Tell them you want all your tax credits with job 1 and a standard rate cut off point of €26,953 with job 1. Ask them to apportion the balance of your standard rate cut off point with job 2.


----------



## ella2007 (27 Jan 2009)

Hi Clarkey,

Thanks for your reply. Much appreciated.

Actually I have had the money allocated the exact way you're saying, up to now, but wasn't sure this was the best way. Now I know! 

Just wondering if there is any "quick" (and easy) online guide on PAYE taxation? What I am looking for is some guide that would help me understand the different items in my pay slip... Always hard to understand!

Thanks!


----------



## ella2007 (28 Jan 2009)

Hi all,

I spoke to an accountant today on the phone and indeed this is the best way to allocate tax credits / standard rate band.

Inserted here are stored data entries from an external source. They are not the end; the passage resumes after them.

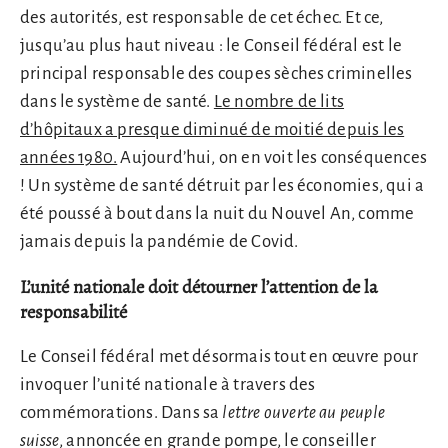
des autorités, est responsable de cet échec. Et ce,
jusqu’au plus haut niveau : le Conseil fédéral est le
principal responsable des coupes sèches criminelles
dans le système de santé.
Le nombre de lits
d’hôpitaux a presque diminué de moitié depuis les
années 1980.
Aujourd’hui, on en voit les conséquences
! Un système de santé détruit par les économies, qui a
été poussé à bout dans la nuit du Nouvel An, comme
jamais depuis la pandémie de Covid.
L’unité nationale doit détourner l’attention de la
responsabilité
Le Conseil fédéral met désormais tout en œuvre pour
invoquer l’unité nationale à travers des
commémorations. Dans sa
lettre ouverte au peuple
suisse
, annoncée en grande pompe, le conseiller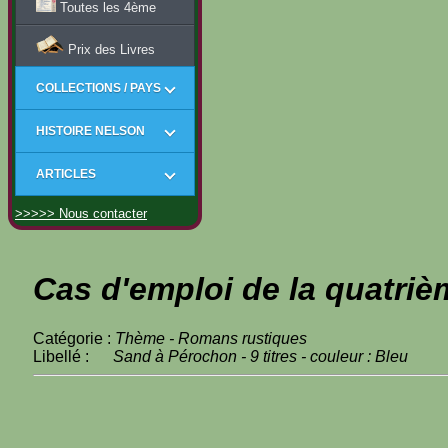
Toutes les 4ème
Prix des Livres
COLLECTIONS / PAYS
HISTOIRE NELSON
ARTICLES
>>>>> Nous contacter
Cas d'emploi de la quatriè
Catégorie :
Thème - Romans rustiques
Libellé :
Sand à Pérochon - 9 titres - couleur : Bleu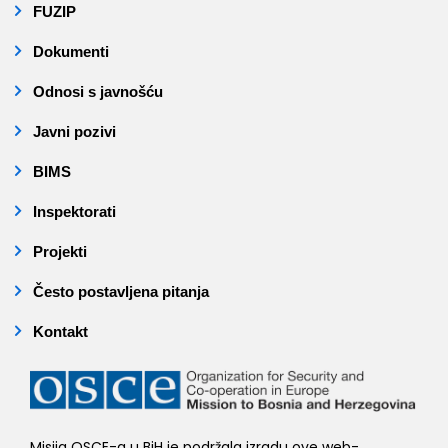
FUZIP
Dokumenti
Odnosi s javnošću
Javni pozivi
BIMS
Inspektorati
Projekti
Često postavljena pitanja
Kontakt
Misija OSCE-a u BiH je podržala izradu ove web-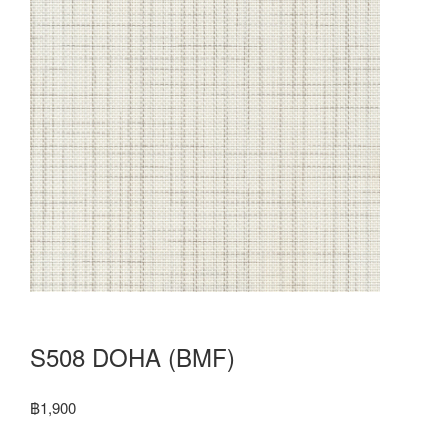
S508 DOHA (BMF)
฿
1,900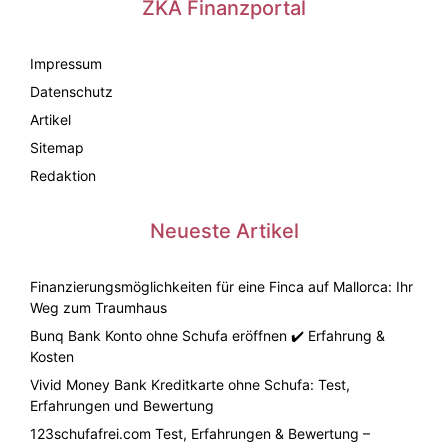
ZKA Finanzportal
Impressum
Datenschutz
Artikel
Sitemap
Redaktion
Neueste Artikel
Finanzierungsmöglichkeiten für eine Finca auf Mallorca: Ihr
Weg zum Traumhaus
Bunq Bank Konto ohne Schufa eröffnen ✔️ Erfahrung &
Kosten
Vivid Money Bank Kreditkarte ohne Schufa: Test,
Erfahrungen und Bewertung
123schufafrei.com Test, Erfahrungen & Bewertung –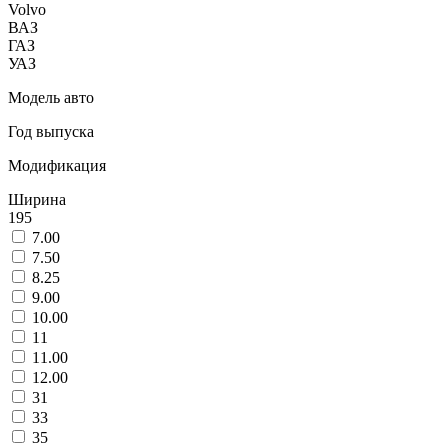
Volvo
ВАЗ
ГАЗ
УАЗ
Модель авто
Год выпуска
Модификация
Ширина
195
7.00
7.50
8.25
9.00
10.00
11
11.00
12.00
31
33
35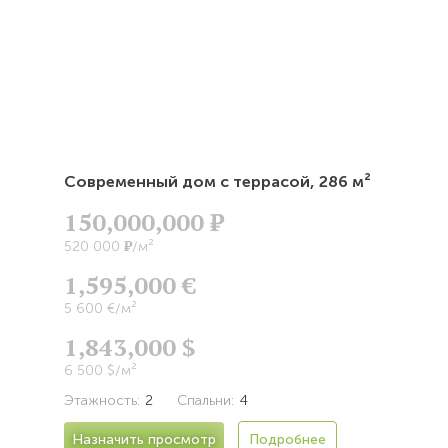
Современный дом с террасой,
286 м²
150,000,000
Р
Р
520 000
/м²
1,595,000 €
5 600 €/м²
1,843,000 $
6 500 $/м²
Этажность:
2
Спальни:
4
Назначить просмотр
Подробнее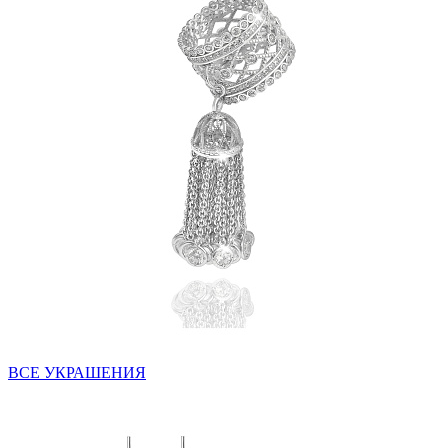
ВСЕ УКРАШЕНИЯ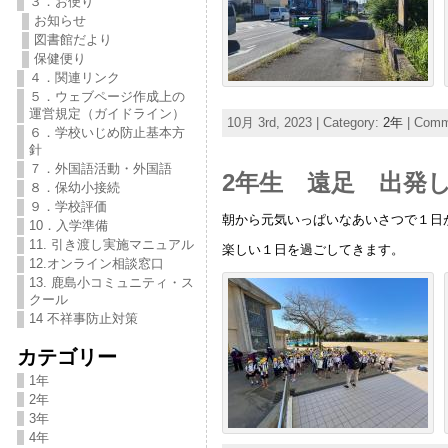
３．お便り
お知らせ
図書館だより
保健便り
４．関連リンク
５．ウェブページ作成上の
運営規定（ガイドライン）
10月 3rd, 2023 | Category:
2年
|
Comme
６．学校いじめ防止基本方
針
７．外国語活動・外国語
2年生 遠足 出発
８．保幼小接続
９．学校評価
朝から元気いっぱいなあいさつで１日
10．入学準備
11. 引き渡し実施マニュアル
楽しい１日を過ごしてきます。
12.オンライン相談窓口
13. 鹿島小コミュニティ・ス
クール
14 不祥事防止対策
カテゴリー
1年
2年
3年
4年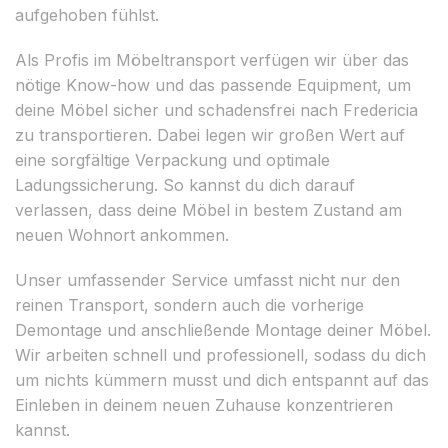
aufgehoben fühlst.
Als Profis im Möbeltransport verfügen wir über das
nötige Know-how und das passende Equipment, um
deine Möbel sicher und schadensfrei nach Fredericia
zu transportieren. Dabei legen wir großen Wert auf
eine sorgfältige Verpackung und optimale
Ladungssicherung. So kannst du dich darauf
verlassen, dass deine Möbel in bestem Zustand am
neuen Wohnort ankommen.
Unser umfassender Service umfasst nicht nur den
reinen Transport, sondern auch die vorherige
Demontage und anschließende Montage deiner Möbel.
Wir arbeiten schnell und professionell, sodass du dich
um nichts kümmern musst und dich entspannt auf das
Einleben in deinem neuen Zuhause konzentrieren
kannst.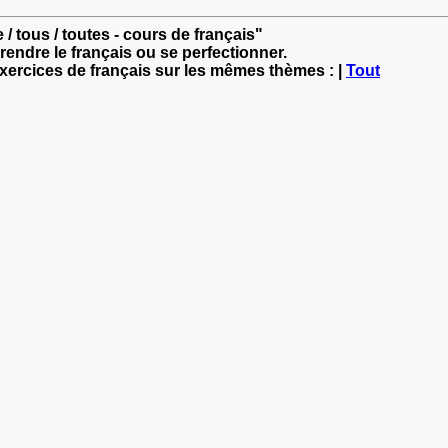
e / tous / toutes - cours de français"
rendre le français ou se perfectionner.
exercices de français sur les mêmes thèmes : |
Tout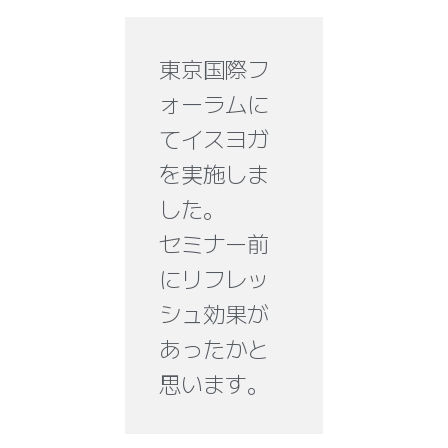
ム
東京国際フ
ォーラムに
てイスヨガ
を実施しま
した。
セミナー前
にリフレッ
シュ効果が
あったかと
思います。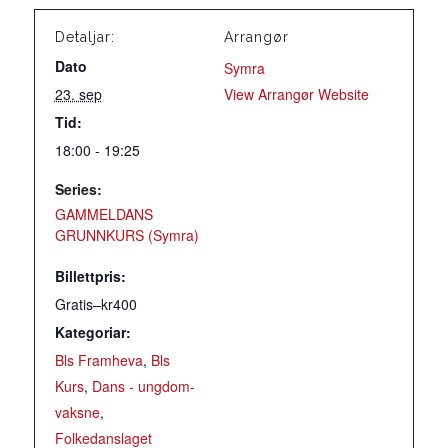
Detaljar:
Arrangør
Dato
Symra
23. sep
View Arrangør Website
Tid:
18:00 - 19:25
Series:
GAMMELDANS
GRUNNKURS (Symra)
Billettpris:
Gratis–kr400
Kategoriar:
Bls Framheva
,
Bls
Kurs
,
Dans - ungdom-
vaksne
,
Folkedanslaget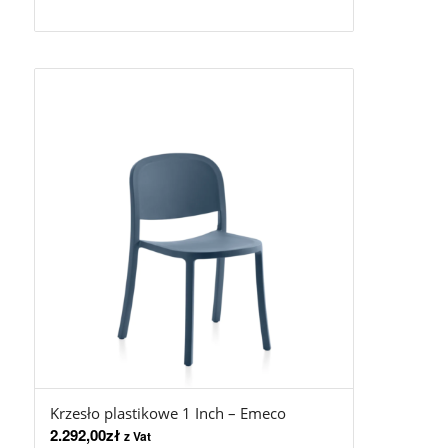
Krzesło plastikowe 1 Inch – Emeco
2.292,00
zł
z Vat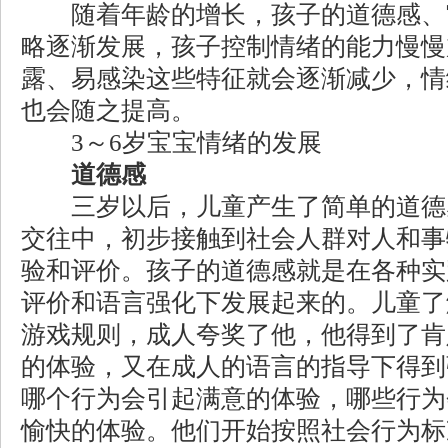
随着年龄的增长，孩子的道德感、
略逐渐发展，孩子控制情绪的能力慢慢
露、易感染这些特征就会逐渐减少，情
也会随之提高。
3～6岁宝宝情绪的发展
道德感
三岁以后，儿童产生了简单的道德
交往中，初步接触到社会人群对人和事
验和评价。孩子的道德感就是在各种实
评价和语言强化下发展起来的。儿童了
游戏规则，成人夸奖了他，他得到了肯
的体验，又在成人的语言的指导下得到
哪个行为会引起满意的体验，哪些行为
愉快的体验。他们开始按照社会行为标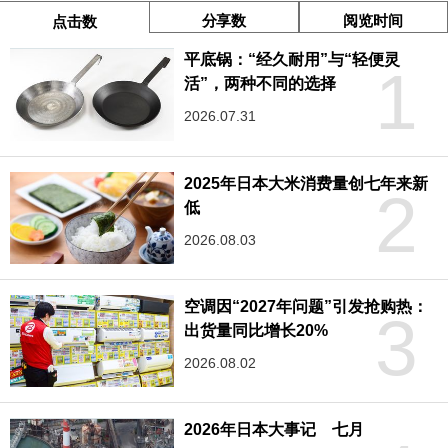
分享数
阅览时间
点击数
平底锅：“经久耐用”与“轻便灵
1
活”，两种不同的选择
2026.07.31
2025年日本大米消费量创七年来新
2
低
2026.08.03
空调因“2027年问题”引发抢购热：
3
出货量同比增长20%
2026.08.02
2026年日本大事记 七月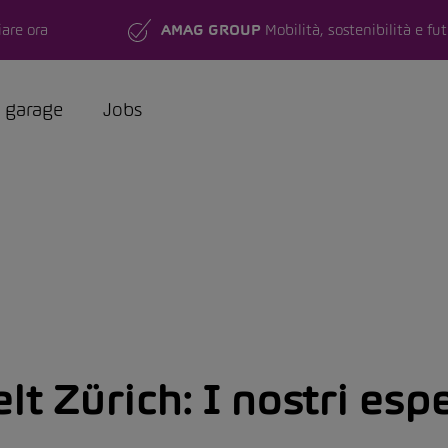
are ora
AMAG GROUP
Mobilità, sostenibilità e fu
a garage
Jobs
t Zürich:
I nostri esp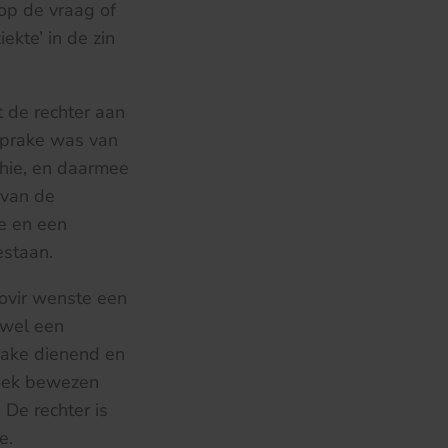
op de vraag of
ekte’ in de zin
 de rechter aan
sprake was van
hie, en daarmee
 van de
e en een
estaan.
Movir wenste een
ewel een
 zake dienend en
zoek bewezen
 De rechter is
e.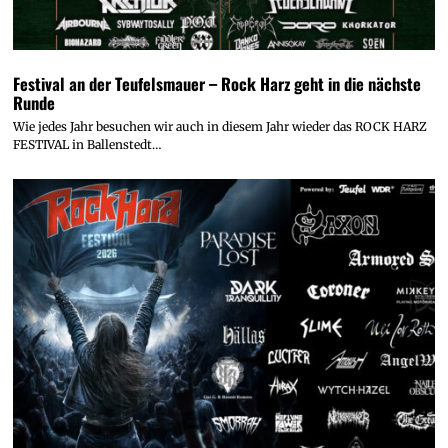
Festival an der Teufelsmauer – Rock Harz geht in die nächste
Runde
Wie jedes Jahr besuchen wir auch in diesem Jahr wieder das ROCK HARZ
FESTIVAL in Ballenstedt…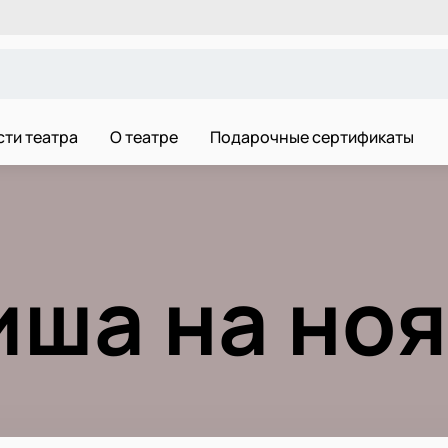
ти театра
О театре
Подарочные сертификаты
ша на но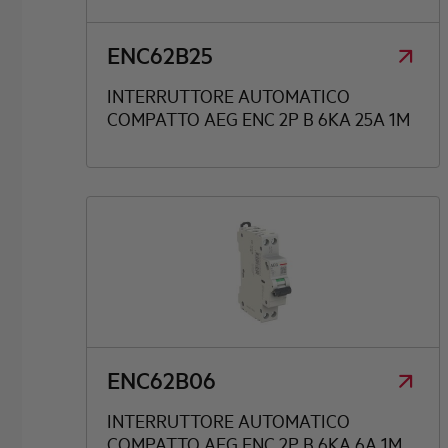
ENC62B25
INTERRUTTORE AUTOMATICO
COMPATTO AEG ENC 2P B 6KA 25A 1M
ENC62B06
INTERRUTTORE AUTOMATICO
COMPATTO AEG ENC 2P B 6KA 6A 1M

So if anybody looks at this thread and also has two PAYE jobs, here is how to split tax cert figures:
- job 1: put all the tax credits on this job + have the standard rate band stop at your gross salary in this job
- job 2: will have no tax credit + have the balance of your (gross standard rate band - gross salary from job 1) allocated to the standard rate band

In my case:
Gross standard rate band = €36,400 in my case
Job 1 - gross pay €26,953 yearly
Job 2 - gross pay €18,000 yearly
My 2009 tax credits for 2009: €4,061

So for me this is the best way to split figures:
* job 1:
tax credits = €4,061 yearly
standard rate band = €26,954 yearly

* job 2:
tax credits = €0 yearly
standard rate band = (€36,400 - €26,954) = €9,446 yearly

You can also choose to split your tax credits to both jobs, it doesn't matter in the end. It will change your net pay in each job but won't affect the global amount of taxes you pay. In my case I choose to affect all tax credits to one job as it makes things easier I feel (it's complicated enough as it is!!! )

I hope this helps others!

Cheers


----------